白稔走到君主位前坐下,另一只手轻轻按在扶手上。她没有看跪在下首的众人,而是侧头看向站在身侧的白雨——面具后的目光依旧空洞,可被法术驱动的身体正微微侧着,像是在回应她的注视。
直到她抬手,指尖在半空轻轻一顿,那道无形的威压才稍稍散去。“都起来吧。”她的声音不高,却清晰地传到每个人耳中,带着一种不容置疑的温和,又藏着不容反抗的威严。
大臣们这才敢陆续起身,垂着眼不敢抬头。有人偷偷抬眼,看见君主正伸手,轻轻将白雨耳边的碎发别到耳后,那动作里的温柔,与方才的威压判若两人。

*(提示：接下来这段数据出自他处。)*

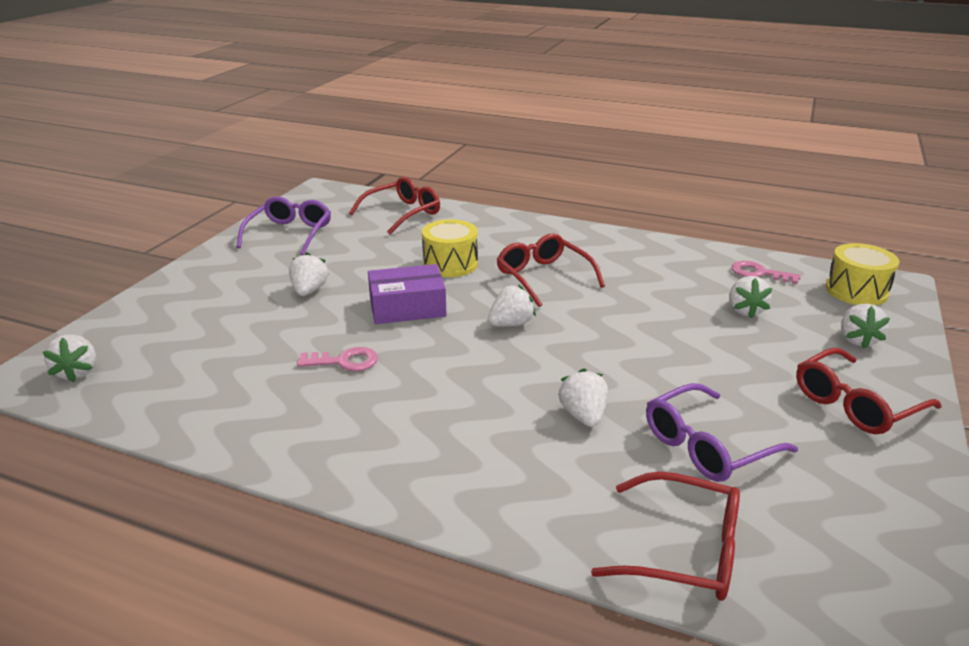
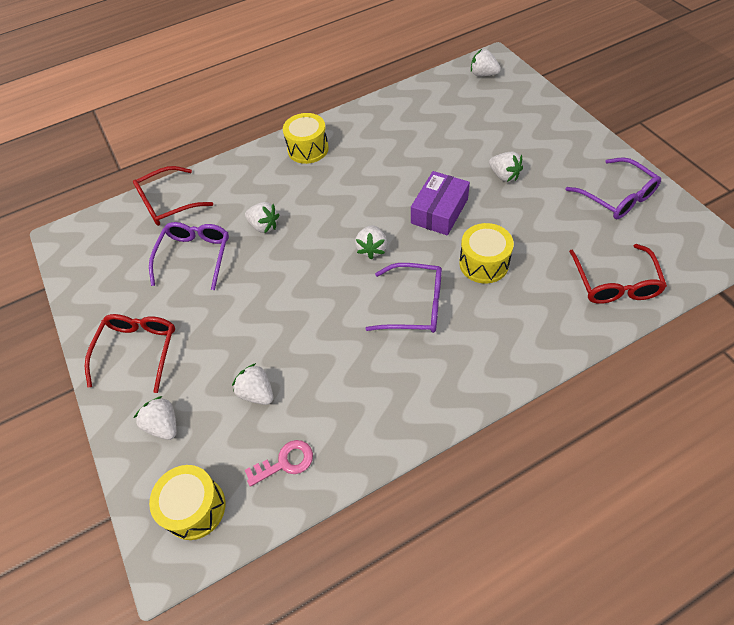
camera: 135 degrees right, 25 degrees up
pink key [297,347,378,371] -> none
red glasses [496,233,605,307] -> purple glasses [365,263,442,333]
none -> yellow drum [283,113,329,164]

“近来国事如何?”白稔收回手,目光落在下方的丞相身上。
丞相连忙出列:“回陛下,一切安好”
白稔静静听着,指尖在扶手上轻轻敲击着。阳光透过殿顶的琉璃瓦照进来,在她红色的衣袍上投下斑驳的光影。身侧的白雨依旧静立着,蝴蝶面具上的珍珠在光下闪烁,像落了满身的星光。
她知道,这具分身只是权宜之计。冰棺里那具在神界存放了千年的身体,才是白雨真正的归宿。桑隐莲能滋养神魂,却无法让离散的魂魄归位,要想让白雨真正睁开眼对她笑,还需要找到更根本的法子。

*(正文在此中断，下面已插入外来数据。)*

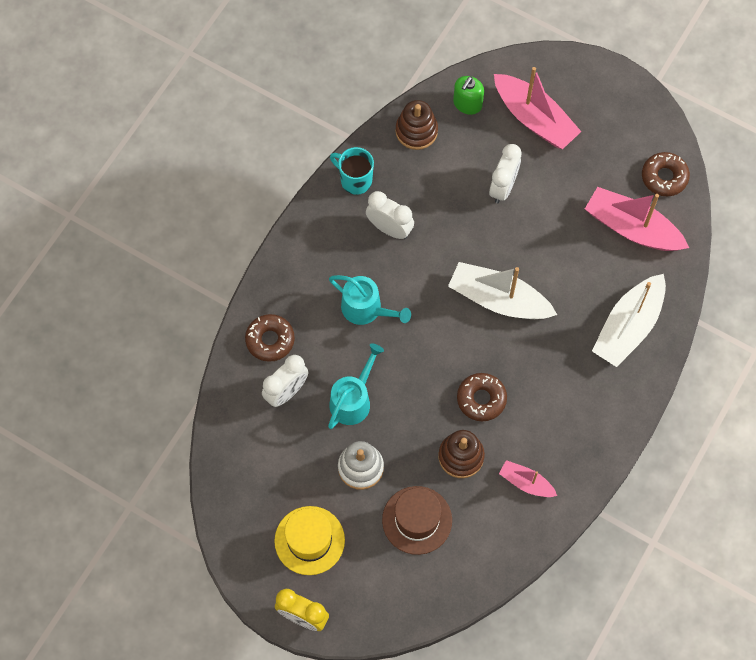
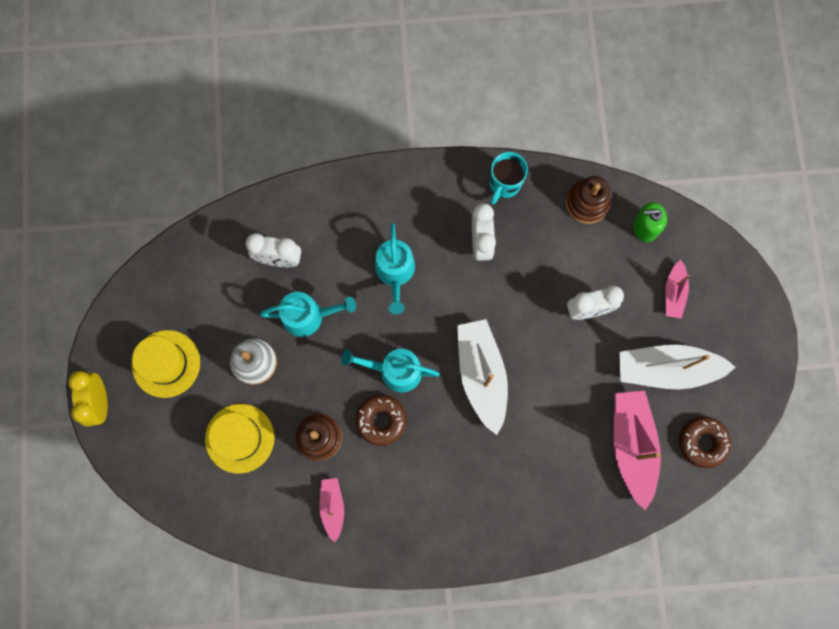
camera: 55 degrees right, 10 degrees up
brown donut [245,314,295,362] -> none
turquoise mug [330,147,374,195] -> turquoise mug turned 150 degrees counterclockwise [490,152,528,205]
brown hat [382,486,452,555] -> yellow hat [205,404,275,474]
pink boat [494,67,581,149] -> pink boat [665,260,690,319], size x0.53
white boat [592,274,666,367] -> white boat moved to [619,345,735,389]
none -> turquoise watering can [341,349,440,392]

可眼下,她必须先稳住白国。她看着殿内俯首帖耳的大臣,看着这方需要她支撑的天地,再侧头看向身侧戴着蝴蝶面具的人,眼底渐渐凝起坚定的光。
阳光渐渐移到殿中,照亮了白雨面具上的蝴蝶翅膀。白稔望着那抹流动的珠光,心里忽然安定下来。无论前路有多少艰难,只要身边这具身体还在,只要她还能这样“看着”自己,她就有足够的勇气走下去。
毕竟,她不仅是白国的女帝,还是那个要等白雨醒来,一起修炼的小稔儿。白稔处理完的奏报时,殿外传来侍卫的通报:“陛下,白烨公子已随上官姑娘入宫,此刻正在偏殿等候。”
她握着朱笔的手顿了顿,朱砂在明黄的奏章上晕开一小团红痕。
“让他们进来。”白稔放下笔,指尖轻轻叩了叩案几。身上侧的白雨仍静坐着,蝴蝶面具在烛火下泛着柔光,被法术驱动的身体微微侧过,像是在好奇即将出现的人。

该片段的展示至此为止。